Records shown:
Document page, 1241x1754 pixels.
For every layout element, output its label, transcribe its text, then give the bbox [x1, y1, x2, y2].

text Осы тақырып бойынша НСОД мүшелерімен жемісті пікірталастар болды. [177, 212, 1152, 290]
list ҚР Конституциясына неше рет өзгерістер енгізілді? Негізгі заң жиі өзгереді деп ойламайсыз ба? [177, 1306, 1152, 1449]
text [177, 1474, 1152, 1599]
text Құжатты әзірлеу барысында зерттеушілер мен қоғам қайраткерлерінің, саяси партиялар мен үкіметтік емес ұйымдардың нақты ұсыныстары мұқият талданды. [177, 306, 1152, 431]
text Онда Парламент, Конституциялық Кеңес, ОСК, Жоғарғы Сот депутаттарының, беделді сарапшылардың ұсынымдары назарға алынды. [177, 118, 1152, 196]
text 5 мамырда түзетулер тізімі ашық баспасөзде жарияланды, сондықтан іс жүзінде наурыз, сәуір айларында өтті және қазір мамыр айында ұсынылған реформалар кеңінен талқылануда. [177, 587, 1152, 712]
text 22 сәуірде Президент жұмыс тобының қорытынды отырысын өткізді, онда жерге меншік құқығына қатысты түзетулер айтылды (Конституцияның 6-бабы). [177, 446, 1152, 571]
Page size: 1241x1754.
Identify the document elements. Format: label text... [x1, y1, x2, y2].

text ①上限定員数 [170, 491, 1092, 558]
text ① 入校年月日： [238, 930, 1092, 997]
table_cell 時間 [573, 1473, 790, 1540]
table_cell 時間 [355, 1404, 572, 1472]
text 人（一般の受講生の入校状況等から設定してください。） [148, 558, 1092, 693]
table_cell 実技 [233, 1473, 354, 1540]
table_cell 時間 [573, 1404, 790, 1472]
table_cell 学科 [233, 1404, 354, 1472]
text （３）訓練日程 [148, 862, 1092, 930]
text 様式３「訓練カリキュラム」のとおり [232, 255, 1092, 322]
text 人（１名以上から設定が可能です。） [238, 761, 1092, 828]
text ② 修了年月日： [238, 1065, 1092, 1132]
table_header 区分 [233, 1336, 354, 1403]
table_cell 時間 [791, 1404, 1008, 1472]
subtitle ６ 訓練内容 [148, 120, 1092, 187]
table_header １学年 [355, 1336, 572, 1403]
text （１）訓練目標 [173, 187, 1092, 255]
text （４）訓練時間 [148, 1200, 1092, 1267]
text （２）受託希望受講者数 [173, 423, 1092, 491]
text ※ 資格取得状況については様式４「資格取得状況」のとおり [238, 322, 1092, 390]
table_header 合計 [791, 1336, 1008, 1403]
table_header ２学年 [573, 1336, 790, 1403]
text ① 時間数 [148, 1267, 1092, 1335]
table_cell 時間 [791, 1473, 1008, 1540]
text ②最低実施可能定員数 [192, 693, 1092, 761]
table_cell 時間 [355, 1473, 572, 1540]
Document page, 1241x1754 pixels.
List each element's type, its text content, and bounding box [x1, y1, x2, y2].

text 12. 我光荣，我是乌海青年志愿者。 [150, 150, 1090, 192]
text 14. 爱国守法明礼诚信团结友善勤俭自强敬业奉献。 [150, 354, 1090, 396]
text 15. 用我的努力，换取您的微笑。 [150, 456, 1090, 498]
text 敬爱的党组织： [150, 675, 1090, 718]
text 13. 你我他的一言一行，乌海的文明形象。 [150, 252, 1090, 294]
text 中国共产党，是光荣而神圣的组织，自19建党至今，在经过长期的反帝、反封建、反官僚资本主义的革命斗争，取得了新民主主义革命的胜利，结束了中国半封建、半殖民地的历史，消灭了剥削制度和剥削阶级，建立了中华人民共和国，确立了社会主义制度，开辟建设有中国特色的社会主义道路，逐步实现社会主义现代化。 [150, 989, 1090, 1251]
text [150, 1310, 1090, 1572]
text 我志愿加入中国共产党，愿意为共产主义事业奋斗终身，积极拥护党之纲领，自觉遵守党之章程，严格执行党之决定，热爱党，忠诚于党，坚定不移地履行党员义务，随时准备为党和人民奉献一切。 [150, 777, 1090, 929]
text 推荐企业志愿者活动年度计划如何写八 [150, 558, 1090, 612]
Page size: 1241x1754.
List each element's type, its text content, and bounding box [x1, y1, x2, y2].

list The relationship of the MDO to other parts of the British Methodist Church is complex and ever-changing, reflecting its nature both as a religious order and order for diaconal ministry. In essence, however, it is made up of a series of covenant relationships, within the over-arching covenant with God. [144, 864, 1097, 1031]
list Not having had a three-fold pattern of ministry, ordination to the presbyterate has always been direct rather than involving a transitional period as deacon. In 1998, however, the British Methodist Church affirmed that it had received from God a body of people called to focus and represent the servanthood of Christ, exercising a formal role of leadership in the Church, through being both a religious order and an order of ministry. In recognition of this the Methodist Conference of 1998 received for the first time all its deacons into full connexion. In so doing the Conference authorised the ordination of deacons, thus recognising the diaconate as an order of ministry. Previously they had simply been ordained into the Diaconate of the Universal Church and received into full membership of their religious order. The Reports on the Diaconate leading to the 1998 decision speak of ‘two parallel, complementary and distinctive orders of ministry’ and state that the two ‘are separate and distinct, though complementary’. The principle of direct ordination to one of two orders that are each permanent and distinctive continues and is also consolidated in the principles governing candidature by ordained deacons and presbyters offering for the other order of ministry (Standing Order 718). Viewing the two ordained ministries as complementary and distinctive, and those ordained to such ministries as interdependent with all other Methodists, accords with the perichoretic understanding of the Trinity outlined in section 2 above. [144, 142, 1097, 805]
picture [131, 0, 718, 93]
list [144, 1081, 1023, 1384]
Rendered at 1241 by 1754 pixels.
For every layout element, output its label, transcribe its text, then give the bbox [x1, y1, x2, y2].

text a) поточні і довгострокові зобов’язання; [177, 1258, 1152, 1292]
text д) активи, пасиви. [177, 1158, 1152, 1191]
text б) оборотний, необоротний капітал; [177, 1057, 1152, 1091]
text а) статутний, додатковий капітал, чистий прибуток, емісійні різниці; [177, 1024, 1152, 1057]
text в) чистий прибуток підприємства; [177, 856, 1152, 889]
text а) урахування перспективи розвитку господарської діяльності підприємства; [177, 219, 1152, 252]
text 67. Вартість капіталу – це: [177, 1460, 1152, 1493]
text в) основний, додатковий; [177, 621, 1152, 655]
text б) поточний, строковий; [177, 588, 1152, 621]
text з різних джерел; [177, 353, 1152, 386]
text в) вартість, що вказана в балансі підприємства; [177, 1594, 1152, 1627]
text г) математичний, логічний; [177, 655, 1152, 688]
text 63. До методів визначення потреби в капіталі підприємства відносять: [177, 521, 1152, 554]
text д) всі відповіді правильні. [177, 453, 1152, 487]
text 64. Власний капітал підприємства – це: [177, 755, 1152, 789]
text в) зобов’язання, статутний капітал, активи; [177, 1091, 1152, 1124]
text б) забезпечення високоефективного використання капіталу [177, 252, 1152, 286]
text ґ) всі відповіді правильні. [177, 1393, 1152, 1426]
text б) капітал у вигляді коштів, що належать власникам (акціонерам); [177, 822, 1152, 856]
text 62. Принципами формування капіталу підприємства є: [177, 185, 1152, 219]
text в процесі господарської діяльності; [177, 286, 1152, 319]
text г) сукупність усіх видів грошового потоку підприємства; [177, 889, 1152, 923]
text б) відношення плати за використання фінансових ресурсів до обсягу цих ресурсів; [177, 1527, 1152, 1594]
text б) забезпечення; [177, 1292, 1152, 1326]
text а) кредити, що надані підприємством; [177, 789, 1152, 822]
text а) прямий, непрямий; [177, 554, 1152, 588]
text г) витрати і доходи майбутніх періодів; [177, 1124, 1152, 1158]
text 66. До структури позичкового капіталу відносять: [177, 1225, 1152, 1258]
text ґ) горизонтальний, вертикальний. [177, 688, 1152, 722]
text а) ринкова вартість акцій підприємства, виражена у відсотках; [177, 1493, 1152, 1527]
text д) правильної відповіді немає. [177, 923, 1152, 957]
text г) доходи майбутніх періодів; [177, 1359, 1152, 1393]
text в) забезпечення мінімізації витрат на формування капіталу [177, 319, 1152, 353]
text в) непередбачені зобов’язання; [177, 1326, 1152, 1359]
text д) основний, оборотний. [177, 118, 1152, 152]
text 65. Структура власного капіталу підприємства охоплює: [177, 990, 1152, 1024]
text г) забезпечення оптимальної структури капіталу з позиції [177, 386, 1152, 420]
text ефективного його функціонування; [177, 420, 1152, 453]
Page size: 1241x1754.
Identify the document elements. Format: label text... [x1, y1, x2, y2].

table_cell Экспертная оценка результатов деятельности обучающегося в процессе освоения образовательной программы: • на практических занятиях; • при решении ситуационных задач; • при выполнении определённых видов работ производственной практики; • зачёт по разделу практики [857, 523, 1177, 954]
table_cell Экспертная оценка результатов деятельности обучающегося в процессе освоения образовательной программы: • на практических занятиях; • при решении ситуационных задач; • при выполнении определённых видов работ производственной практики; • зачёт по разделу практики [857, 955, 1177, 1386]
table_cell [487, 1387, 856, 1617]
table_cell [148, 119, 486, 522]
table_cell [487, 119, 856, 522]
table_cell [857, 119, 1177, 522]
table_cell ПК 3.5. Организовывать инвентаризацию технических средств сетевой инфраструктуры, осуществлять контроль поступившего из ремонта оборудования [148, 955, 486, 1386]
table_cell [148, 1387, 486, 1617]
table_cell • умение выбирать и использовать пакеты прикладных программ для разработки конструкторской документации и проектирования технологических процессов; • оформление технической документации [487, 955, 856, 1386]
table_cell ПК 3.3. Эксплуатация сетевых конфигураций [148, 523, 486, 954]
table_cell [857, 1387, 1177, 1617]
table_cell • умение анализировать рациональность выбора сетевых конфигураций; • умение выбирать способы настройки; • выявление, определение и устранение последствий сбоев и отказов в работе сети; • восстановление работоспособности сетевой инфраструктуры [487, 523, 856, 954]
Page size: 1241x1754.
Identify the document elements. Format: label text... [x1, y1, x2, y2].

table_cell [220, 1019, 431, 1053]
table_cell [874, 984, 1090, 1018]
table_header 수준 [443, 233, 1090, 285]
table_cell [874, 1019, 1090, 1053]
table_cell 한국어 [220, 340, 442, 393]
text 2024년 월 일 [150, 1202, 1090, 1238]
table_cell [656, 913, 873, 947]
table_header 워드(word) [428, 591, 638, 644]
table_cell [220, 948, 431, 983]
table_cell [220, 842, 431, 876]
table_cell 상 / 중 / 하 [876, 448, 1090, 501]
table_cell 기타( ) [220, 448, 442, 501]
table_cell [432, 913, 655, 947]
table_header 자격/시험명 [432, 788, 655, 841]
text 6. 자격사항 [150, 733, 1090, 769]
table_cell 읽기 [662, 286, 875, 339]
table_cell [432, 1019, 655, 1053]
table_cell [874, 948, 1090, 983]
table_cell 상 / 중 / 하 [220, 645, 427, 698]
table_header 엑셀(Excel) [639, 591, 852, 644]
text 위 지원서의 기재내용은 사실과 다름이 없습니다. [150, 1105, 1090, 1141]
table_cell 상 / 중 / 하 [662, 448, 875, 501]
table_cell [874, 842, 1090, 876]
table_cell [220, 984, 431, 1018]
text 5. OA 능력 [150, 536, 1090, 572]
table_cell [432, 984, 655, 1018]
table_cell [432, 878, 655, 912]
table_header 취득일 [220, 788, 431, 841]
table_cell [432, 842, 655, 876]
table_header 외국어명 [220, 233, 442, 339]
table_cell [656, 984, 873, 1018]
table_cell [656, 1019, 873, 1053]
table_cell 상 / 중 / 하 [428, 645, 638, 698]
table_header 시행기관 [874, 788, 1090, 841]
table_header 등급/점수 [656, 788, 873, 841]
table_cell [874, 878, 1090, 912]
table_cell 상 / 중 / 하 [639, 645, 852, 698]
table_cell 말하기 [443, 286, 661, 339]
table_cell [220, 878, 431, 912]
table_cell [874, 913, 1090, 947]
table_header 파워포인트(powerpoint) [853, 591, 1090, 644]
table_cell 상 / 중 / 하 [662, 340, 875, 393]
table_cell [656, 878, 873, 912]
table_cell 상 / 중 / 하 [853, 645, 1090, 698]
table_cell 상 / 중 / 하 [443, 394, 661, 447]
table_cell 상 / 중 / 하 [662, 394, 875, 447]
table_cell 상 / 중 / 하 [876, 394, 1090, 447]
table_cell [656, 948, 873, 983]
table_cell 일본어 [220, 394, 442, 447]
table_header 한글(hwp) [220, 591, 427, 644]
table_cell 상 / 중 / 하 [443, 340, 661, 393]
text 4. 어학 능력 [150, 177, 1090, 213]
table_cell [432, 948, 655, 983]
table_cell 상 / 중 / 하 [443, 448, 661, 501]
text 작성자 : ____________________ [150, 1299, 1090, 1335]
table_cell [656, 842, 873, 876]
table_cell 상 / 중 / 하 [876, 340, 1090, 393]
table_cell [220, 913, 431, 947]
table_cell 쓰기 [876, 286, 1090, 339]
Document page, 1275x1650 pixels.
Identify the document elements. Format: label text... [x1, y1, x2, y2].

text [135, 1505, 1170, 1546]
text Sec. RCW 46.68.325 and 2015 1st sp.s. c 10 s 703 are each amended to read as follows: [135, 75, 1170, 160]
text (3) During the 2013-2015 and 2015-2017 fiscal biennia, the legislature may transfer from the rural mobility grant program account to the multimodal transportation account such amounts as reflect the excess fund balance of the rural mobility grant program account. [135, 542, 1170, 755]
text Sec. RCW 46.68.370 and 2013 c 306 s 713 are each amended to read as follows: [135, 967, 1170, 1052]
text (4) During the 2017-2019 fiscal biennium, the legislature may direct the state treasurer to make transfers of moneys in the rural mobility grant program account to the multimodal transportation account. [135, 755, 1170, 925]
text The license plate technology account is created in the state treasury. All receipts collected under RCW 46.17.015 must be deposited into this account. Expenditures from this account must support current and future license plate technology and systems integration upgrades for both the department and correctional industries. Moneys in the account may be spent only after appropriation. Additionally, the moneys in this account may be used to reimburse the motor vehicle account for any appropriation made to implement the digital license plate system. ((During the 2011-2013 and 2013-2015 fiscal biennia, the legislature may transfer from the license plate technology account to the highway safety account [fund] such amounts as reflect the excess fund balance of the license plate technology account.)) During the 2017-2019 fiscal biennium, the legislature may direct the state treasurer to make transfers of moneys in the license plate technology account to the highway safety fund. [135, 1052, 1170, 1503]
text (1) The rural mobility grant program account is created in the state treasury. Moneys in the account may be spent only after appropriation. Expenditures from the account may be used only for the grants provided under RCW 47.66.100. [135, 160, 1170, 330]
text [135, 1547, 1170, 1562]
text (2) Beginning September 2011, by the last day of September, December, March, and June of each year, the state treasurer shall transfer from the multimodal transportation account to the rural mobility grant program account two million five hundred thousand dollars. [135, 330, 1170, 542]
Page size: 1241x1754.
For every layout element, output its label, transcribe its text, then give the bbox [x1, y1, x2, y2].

Task item:
Go through the records and work out how many lines contain the string "статутний". The answer should be that number alone.

Result of the exercise:
2